Petia entra y enseña a su padre una larga cajita verde. Zaikin oye de lejos un zumbido desesperado y el rascar de las patitas sobre las paredes de la caja.
Al levantar la tapadera ve una multitud de mariposas, escarabajos, grillos y moscas clavadas en el fondo con alfileres. Todos, a excepción de dos o tres mariposas, están vivos y se mueven.

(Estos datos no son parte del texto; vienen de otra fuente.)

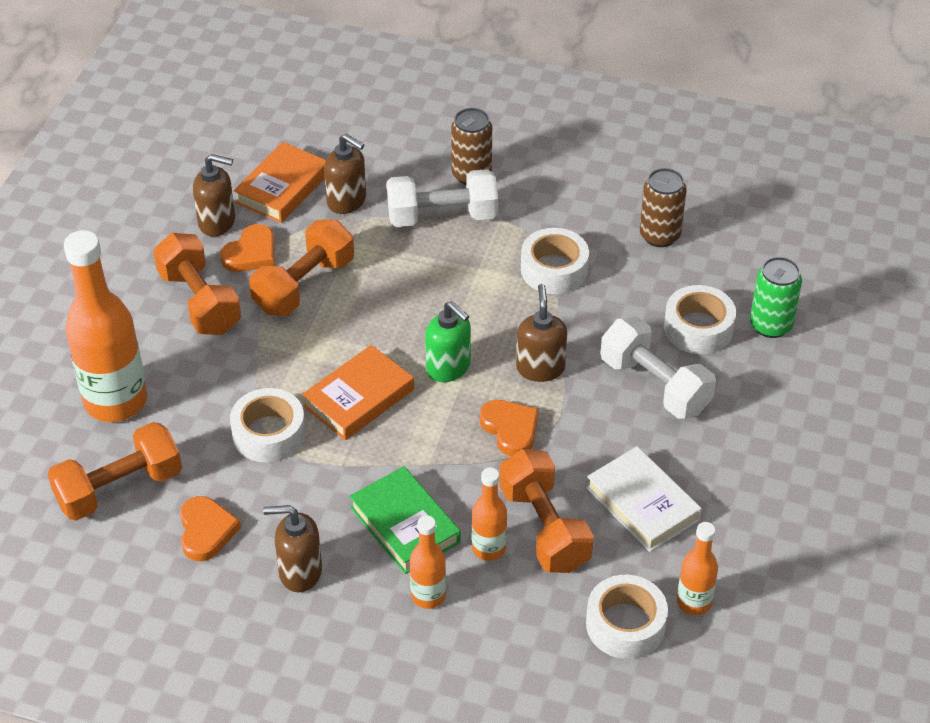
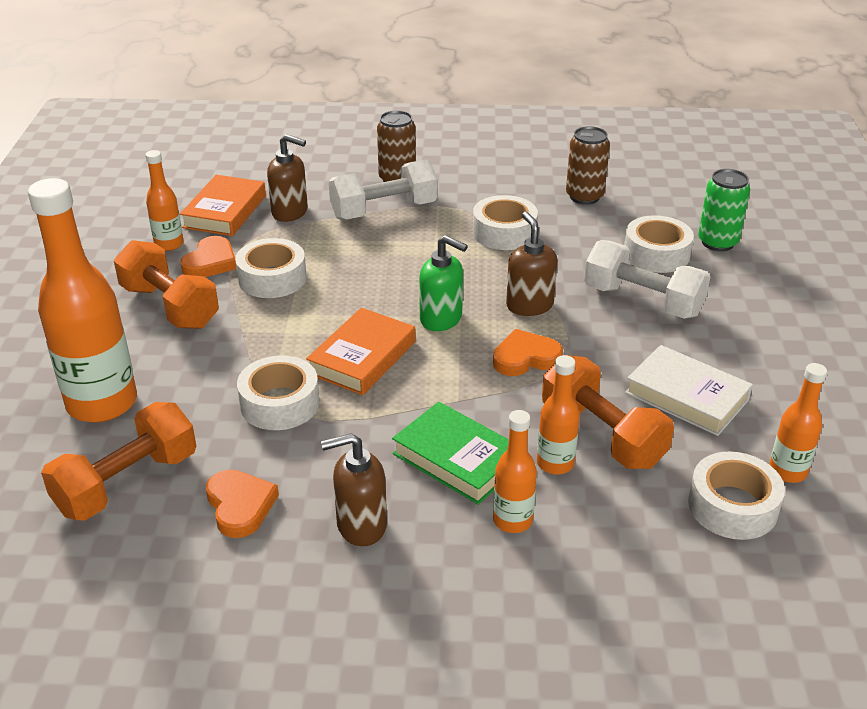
camera: 15 degrees left, 10 degrees down
(217, 222) = (169, 244): brown soap dispenser -> orange bottle
(304, 285) = (272, 278): orange dumbbell -> white tape
(510, 429) = (525, 358): orange heart -> orange heart turned 60 degrees counterclockwise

—El grillo vive aun —dice con asombro Petia—; ayer lo cogimos y hasta ahora no se ha muerto.
—¿Quién te enseñó a clavarlos así? —le interroga Zaikin.
—Olga Cirilovna.
—Si la clavasen a ella misma así, ¿qué tal le parecería? —añade Zaikin con repugnancia—. ¡Llévatelos! ¡Es vergonzoso martirizar así a los animales! ¡Dios mío, qué mal criado está! —piensa cuando Petia desaparece.
Povel Matreievitch olvida su cansancio y hambre y no piensa sino en el porvenir de su hijo. Entretanto, la luz del día va extinguiéndose poco a poco...; se oye cómo los veraneantes tornan de los baños por grupos.